• _Alıştırma 1_
Kaynak metnin ardından gelen satırlarda "## Number of employees" ifadesinin geçtiği satır ile "Calculating 'full time equivalent'" ifadesinin geçtiği satır arasındaki satırları, bu iki satır da dahil olmak üzere aynen tekrarlayın.

• _Kaynak Metin_
>>>>

Bu kısıtlama kararı dosyanın incelenmesi; soruşturmanın amacını tehlikeye düşürebilecek ise, Savcının istemi üzerine sulh ceza hâkiminin kararı ile olabilir. Bu karara karşı itiraz yolu açıktır (CMK.m.261,m.267, m.268-b,c)[40].


III-Müdafiinin Evrak İnceleme Yetkisi Üzerine

Bazı Düzenlemeler Hakkındaki Düşünceler


Müdafiinin evrak inceleme yetkisi hakkında bazı düzenlemelere değinmekte fayda vardır. Cumhuriyet Başsavcılıkları İle Adli Yargı İlk Derece Ceza Mahkemeleri Kalem Hizmetlerinin Yürütülmesine Dair Yönetmeliğin[41] 45. maddesinin 2. fıkrasında şöyle denmektedir: “Müdafi soruşturma evresinde soruşturmanın amacını tehlikeye düşürmemek kaydıyla görevlendirme yazısı veya vekâletname ibraz ederek soruşturma evrakı içeriğini inceleyebilir ve dilekçeyle müracaatı halinde istediği belgelerin bir örneğini harçsız olarak alabilir”. Bu düzenleme tüm savcılık kalemlerinde cari olduğu için, kalem personelince uygulanabilecek konumdadır. Fakat bu düzenleme; hem kendi içersinde çelişkili ve hem de “normlar hiyerarşisine” uymayan bir yapı arz etmektedir.
İlkin düzenlemede müdafiinin görevlendirme yazısı veya vekâlet ibraz etmesi ile evrakları inceleyebileceğinden bahsedilmektedir. Bu ifade yanlıştır. Zira müdafilik bağı soruşturma sırasında zaten şüpheli veya sanığın “avukat istiyorum” veya benzeri bir isteği ile kurulmuş olmaktadır. Yani kişi örneğin kolluk ifadesinde avukat seçmiş veya kendisi için avukat görevlendirilmiş ise “müdafilik bağı” kurulmuştur. Yani seçilen avukat artık müdafii olmuştur. Dolayısı ile evrak inceleyecek müdafiinin görevlendirme evrakı veya vekâlet ibraz gereği yoktur. Çünkü;
a) Avukat seçme durumunda; şüpheli veya sanık arasında resmi makamlar huzurunda bir müdafilik ilişkisi kurulmuştur.

<<<<

• _Alıştırma 2_
Yukarıdaki kaynak metinde "Müdafiinin evrak inceleme" ile "yapı arz etmektedir." arasında kalan bölümü, iki uç da dahil olmak üzere birebir kopyalayın.

• _Verilen Satırlar_
>>>>

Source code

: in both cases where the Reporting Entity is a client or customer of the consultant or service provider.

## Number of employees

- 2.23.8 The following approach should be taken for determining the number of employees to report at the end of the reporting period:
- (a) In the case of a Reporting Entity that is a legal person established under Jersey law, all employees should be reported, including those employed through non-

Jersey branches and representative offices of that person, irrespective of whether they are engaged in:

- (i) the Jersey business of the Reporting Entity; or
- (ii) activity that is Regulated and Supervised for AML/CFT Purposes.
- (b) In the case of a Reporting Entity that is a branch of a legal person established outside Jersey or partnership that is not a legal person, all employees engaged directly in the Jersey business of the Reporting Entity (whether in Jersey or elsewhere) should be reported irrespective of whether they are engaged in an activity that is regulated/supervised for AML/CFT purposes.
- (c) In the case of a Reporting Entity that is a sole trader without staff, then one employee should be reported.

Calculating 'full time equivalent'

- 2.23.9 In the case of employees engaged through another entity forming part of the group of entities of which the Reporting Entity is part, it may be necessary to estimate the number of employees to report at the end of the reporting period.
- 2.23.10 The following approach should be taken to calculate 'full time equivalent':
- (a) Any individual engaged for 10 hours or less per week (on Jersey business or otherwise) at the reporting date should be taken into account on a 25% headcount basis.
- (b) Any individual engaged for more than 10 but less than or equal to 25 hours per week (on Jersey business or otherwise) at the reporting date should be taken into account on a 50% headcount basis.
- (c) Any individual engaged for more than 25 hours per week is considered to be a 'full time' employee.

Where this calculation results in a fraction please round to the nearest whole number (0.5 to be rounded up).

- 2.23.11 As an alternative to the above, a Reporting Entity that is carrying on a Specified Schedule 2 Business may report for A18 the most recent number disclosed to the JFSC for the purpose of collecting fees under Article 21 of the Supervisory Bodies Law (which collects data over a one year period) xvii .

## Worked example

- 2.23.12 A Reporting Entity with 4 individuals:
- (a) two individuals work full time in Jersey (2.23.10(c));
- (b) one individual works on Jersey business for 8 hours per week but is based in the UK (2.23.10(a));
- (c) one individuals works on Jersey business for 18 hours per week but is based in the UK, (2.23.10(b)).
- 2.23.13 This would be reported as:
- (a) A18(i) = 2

<<<<

• _Çıktı 1_
## Number of employees

- 2.23.8 The following approach should be taken for determining the number of employees to report at the end of the reporting period:
- (a) In the case of a Reporting Entity that is a legal person established under Jersey law, all employees should be reported, including those employed through non-

Jersey branches and representative offices of that person, irrespective of whether they are engaged in:

- (i) the Jersey business of the Reporting Entity; or
- (ii) activity that is Regulated and Supervised for AML/CFT Purposes.
- (b) In the case of a Reporting Entity that is a branch of a legal person established outside Jersey or partnership that is not a legal person, all employees engaged directly in the Jersey business of the Reporting Entity (whether in Jersey or elsewhere) should be reported irrespective of whether they are engaged in an activity that is regulated/supervised for AML/CFT purposes.
- (c) In the case of a Reporting Entity that is a sole trader without staff, then one employee should be reported.

Calculating 'full time equivalent'

• _Çıktı 2_
Müdafiinin evrak inceleme yetkisi hakkında bazı düzenlemelere değinmekte fayda vardır. Cumhuriyet Başsavcılıkları İle Adli Yargı İlk Derece Ceza Mahkemeleri Kalem Hizmetlerinin Yürütülmesine Dair Yönetmeliğin[41] 45. maddesinin 2. fıkrasında şöyle denmektedir: “Müdafi soruşturma evresinde soruşturmanın amacını tehlikeye düşürmemek kaydıyla görevlendirme yazısı veya vekâletname ibraz ederek soruşturma evrakı içeriğini inceleyebilir ve dilekçeyle müracaatı halinde istediği belgelerin bir örneğini harçsız olarak alabilir”. Bu düzenleme tüm savcılık kalemlerinde cari olduğu için, kalem personelince uygulanabilecek konumdadır. Fakat bu düzenleme; hem kendi içersinde çelişkili ve hem de “normlar hiyerarşisine” uymayan bir yapı arz etmektedir.